【今日の竜馬】竜馬の謎の手紙!?

■竜馬の手紙の中に一通の謎の手紙がある。それは、竜馬の初恋の相手ともいわれている平井加尾あての手紙だ。

 【文久元年九月十三日付平井加尾宛書簡】
先ず先ず御無事と存じ上げ候。天下の時勢切迫致し候に付、
 一、高マチ袴
 一、ブツサキ羽織
 一、宗十郎頭巾
外に細き大小一腰各々一ツ、御用意あり度存上候。

 加尾は土佐勤王党平井収二郎の妹で、生まれは天保九年、竜馬とは3歳の年の差がある。
 加尾は竜馬の姉乙女と一絃琴の稽古仲間であったことから、竜馬とは幼馴染みともいえる仲であった。当時の加尾は安政六年、山内容堂の妹友姫が三条実美の兄公睦に嫁したさい、その御付役として上洛し、三条家に仕えていた。そんな状況の中で加尾宛に竜馬は上のような手紙を送ったわけだ。
 で、加尾の方も、そのとおりの用意をしていたと、後年『涙痕録』(立志社の某社員に語った聞き書き)の中で語っている。

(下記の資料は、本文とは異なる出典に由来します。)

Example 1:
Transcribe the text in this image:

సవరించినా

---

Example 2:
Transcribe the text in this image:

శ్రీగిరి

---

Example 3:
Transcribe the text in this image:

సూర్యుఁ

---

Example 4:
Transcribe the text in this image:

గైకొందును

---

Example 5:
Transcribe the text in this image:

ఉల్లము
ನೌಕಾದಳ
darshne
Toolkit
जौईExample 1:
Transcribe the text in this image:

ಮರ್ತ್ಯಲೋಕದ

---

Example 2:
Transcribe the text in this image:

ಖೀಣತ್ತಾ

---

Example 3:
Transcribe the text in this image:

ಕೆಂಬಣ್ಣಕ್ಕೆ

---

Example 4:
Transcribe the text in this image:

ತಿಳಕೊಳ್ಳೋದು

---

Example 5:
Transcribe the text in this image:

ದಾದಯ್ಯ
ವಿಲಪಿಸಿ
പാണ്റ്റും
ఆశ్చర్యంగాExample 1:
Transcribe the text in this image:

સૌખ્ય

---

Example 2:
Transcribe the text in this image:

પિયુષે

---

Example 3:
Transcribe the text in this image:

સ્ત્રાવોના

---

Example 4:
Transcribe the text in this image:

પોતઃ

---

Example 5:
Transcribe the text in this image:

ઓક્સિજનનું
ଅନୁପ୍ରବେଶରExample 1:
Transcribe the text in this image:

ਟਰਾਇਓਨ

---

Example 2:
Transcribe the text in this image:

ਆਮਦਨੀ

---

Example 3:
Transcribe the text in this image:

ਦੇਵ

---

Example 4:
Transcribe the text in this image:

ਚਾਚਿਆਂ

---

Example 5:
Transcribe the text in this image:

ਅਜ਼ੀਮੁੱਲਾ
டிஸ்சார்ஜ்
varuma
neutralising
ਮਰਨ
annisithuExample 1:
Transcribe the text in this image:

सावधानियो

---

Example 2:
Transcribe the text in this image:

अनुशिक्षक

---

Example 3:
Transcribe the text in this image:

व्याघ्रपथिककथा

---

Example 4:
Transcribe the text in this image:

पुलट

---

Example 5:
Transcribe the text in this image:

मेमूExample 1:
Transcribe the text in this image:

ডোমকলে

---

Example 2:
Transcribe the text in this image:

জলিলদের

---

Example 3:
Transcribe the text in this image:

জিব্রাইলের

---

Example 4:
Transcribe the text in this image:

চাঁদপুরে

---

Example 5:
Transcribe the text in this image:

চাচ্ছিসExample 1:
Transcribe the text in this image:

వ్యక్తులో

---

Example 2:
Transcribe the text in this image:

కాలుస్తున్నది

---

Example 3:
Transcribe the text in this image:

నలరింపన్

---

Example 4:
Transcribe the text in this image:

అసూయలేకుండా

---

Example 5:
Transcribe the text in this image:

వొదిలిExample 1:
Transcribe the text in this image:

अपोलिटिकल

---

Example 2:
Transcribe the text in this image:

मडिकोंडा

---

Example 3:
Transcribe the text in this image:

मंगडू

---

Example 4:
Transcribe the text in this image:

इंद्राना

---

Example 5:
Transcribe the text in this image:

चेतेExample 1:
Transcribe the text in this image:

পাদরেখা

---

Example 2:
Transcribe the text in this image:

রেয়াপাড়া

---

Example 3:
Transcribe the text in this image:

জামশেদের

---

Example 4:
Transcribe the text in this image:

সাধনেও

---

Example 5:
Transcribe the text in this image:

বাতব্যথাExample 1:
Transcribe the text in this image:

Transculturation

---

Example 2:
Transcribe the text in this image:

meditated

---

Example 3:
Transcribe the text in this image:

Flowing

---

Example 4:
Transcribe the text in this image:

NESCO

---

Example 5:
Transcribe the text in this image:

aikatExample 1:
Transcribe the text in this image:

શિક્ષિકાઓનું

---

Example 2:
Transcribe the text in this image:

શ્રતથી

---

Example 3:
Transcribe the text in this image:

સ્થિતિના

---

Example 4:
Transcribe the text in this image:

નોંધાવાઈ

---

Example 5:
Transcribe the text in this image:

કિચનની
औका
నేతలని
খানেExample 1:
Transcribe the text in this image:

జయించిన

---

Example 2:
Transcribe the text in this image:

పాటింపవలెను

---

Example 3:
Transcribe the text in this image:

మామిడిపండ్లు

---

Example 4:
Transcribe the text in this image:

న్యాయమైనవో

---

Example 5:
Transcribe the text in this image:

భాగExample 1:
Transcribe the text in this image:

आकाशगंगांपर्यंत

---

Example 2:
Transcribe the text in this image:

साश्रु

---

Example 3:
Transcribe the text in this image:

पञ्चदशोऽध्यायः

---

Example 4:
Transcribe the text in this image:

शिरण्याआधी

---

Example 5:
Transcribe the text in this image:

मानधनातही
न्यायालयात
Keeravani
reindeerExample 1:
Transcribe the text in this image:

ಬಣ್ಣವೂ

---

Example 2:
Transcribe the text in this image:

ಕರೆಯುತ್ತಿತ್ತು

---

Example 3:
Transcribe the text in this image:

 細身の大小を用意しろというのは、加尾に高まち袴、ぶっさき羽織を着用させ、宗十郎頭巾で顔をかくして男装させようとしていたのだろう。単に竜馬が京都が物騒な街になっているので、加尾の身を案じたともいえるが、男装して京都御所か、所司代などの探索することを要求したのではないかとみる歴史家もいる。

 結局、竜馬は加尾のところへは姿を現さずにいたため、事の真相はわからない。でも後者なら危険な役目をしようとした加尾の健気さにはちょっとグッとくるものがある。ドラマの中のエピソードとしては最高のネタだ(笑)。